On 3/26/26 6:30 PM, Erni Sri Satya Vennela wrote:
> As a part of MANA hardening for CVM, validate the adapter_mtu value
> returned from the MANA_QUERY_DEV_CONFIG HWC command.
>
> The adapter_mtu value is used to compute ndev->max_mtu via:
> gc->adapter_mtu - ETH_HLEN. If hardware returns a bogus adapter_mtu
> smaller than ETH_HLEN (e.g. 0), the unsigned subtraction wraps to a
> huge value, silently allowing oversized MTU settings.
>
> Add a validation check to reject adapter_mtu values below
> ETH_MIN_MTU + ETH_HLEN, returning -EPROTO to fail the device
> configuration early with a clear error message.
>
> Signed-off-by: Erni Sri Satya Vennela <[email protected]>
> ---
> drivers/net/ethernet/microsoft/mana/mana_en.c | 10 ++++++++--
> 1 file changed, 8 insertions(+), 2 deletions(-)
>
> diff --git a/drivers/net/ethernet/microsoft/mana/mana_en.c
> b/drivers/net/ethernet/microsoft/mana/mana_en.c
> index b39e8b920791..bd07d17a6017 100644
> --- a/drivers/net/ethernet/microsoft/mana/mana_en.c
> +++ b/drivers/net/ethernet/microsoft/mana/mana_en.c
> @@ -1207,10 +1207,16 @@ static int mana_query_device_cfg(struct mana_context
> *ac, u32 proto_major_ver,
>
> *max_num_vports = resp.max_num_vports;
>
> - if (resp.hdr.response.msg_version >= GDMA_MESSAGE_V2)

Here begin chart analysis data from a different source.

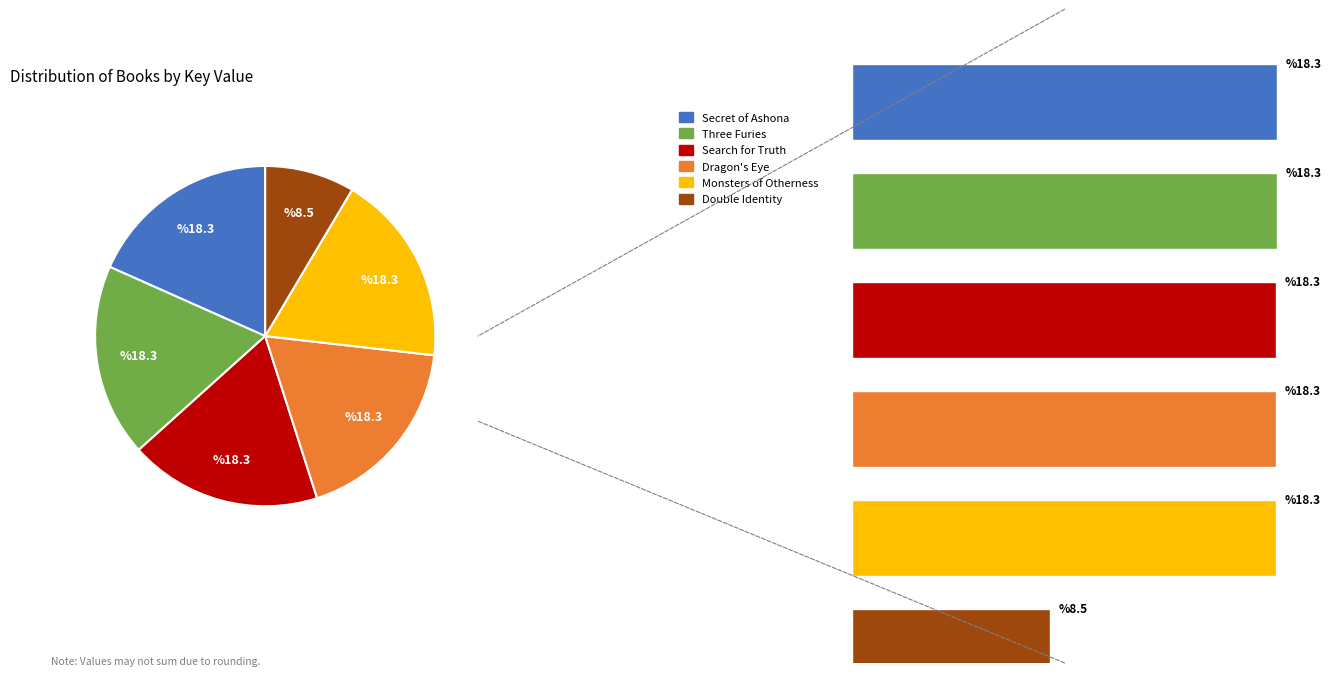

Is it true that Secret of Ashona is 12% of the pie?

False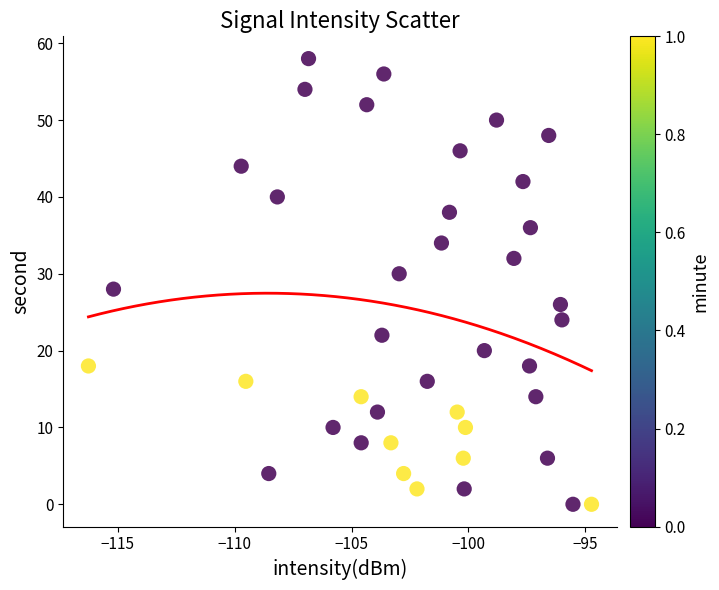

What is the range of Y values (max minus min)?

58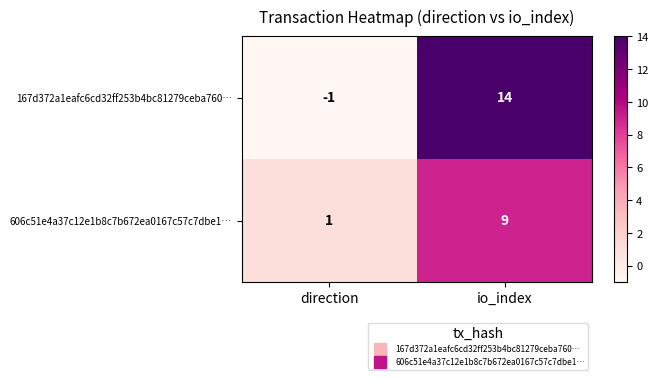

What is the maximum value shown in the chart?

14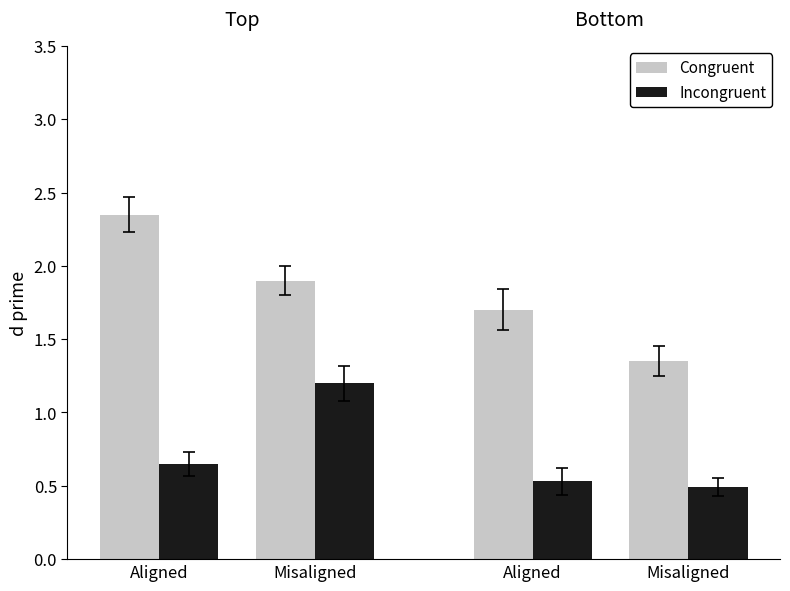

Are the bars grouped side by side (vs. stacked)?

Yes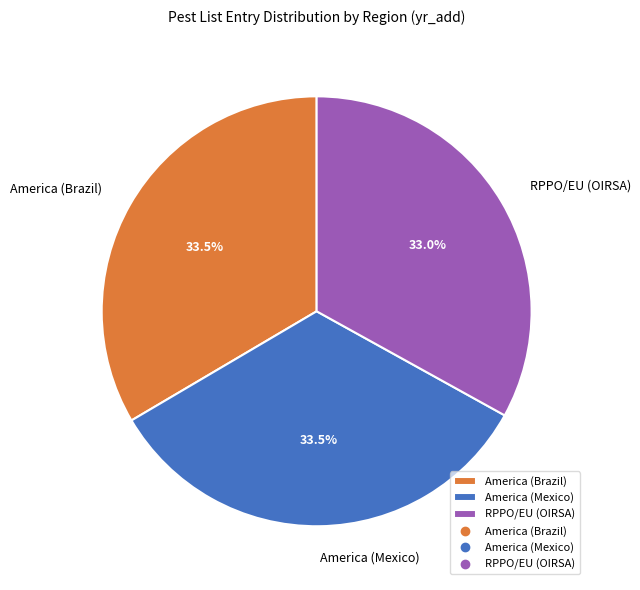

How much of the chart is everything except America (Mexico)?

66.5%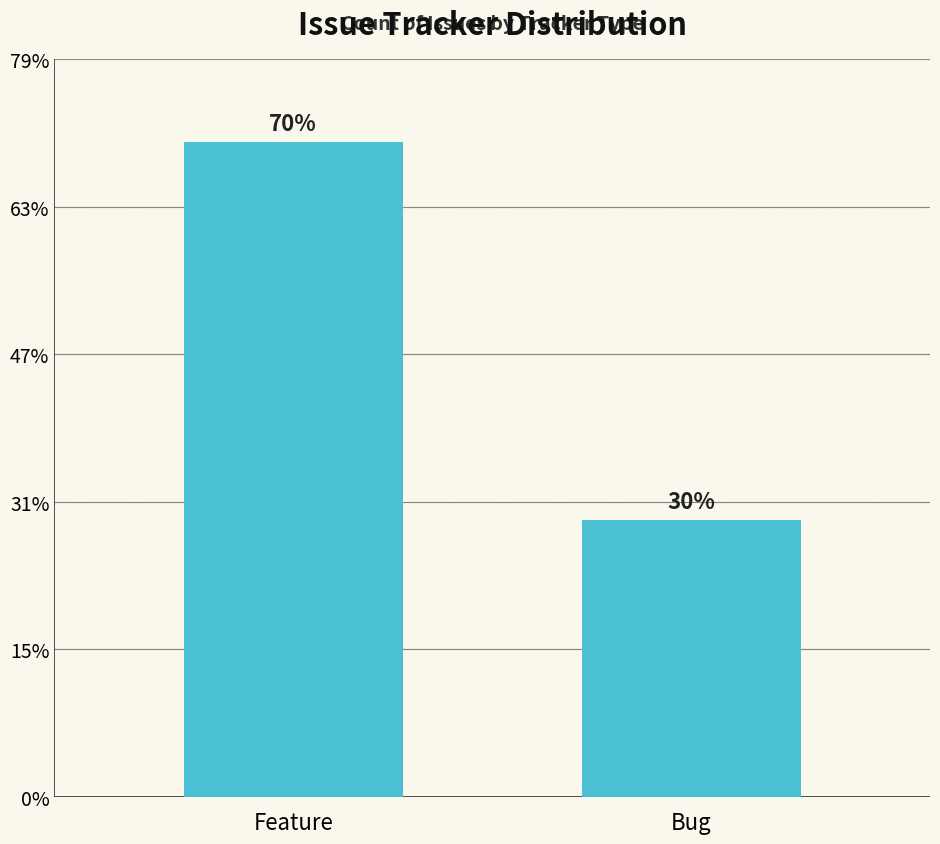

Are the bars horizontal?

No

> + if (resp.hdr.response.msg_version >= GDMA_MESSAGE_V2) {
> + if (resp.adapter_mtu < ETH_MIN_MTU + ETH_HLEN) {
> + dev_err(dev, "Adapter MTU too small: %u\n",
> + resp.adapter_mtu);
> + return -EPROTO;
AI review says:
If this returns -EPROTO, does the caller mana_probe() jump to an error
label and call mana_remove()?
If so, mana_remove() unconditionally calls
disable_work_sync(&ac->link_change_work) and
cancel_delayed_work_sync(&ac->gf_stats_work).

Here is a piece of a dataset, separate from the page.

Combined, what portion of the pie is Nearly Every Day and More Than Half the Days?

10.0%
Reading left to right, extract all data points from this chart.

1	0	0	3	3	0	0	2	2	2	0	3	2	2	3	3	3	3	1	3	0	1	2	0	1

Since mana_query_device_cfg() is called before INIT_WORK() and
INIT_DELAYED_WORK() in the probe sequence, wouldn't this result in
calling sync cancellation functions on uninitialized, zeroed work
structures?
This can lead to a WARN_ON(!work->func) in __flush_work(), or debug
object warnings if CONFIG_DEBUG_OBJECTS_WORK is enabled.
While this initialization issue appears to already exist for other early
error paths, this new error path can also trigger it.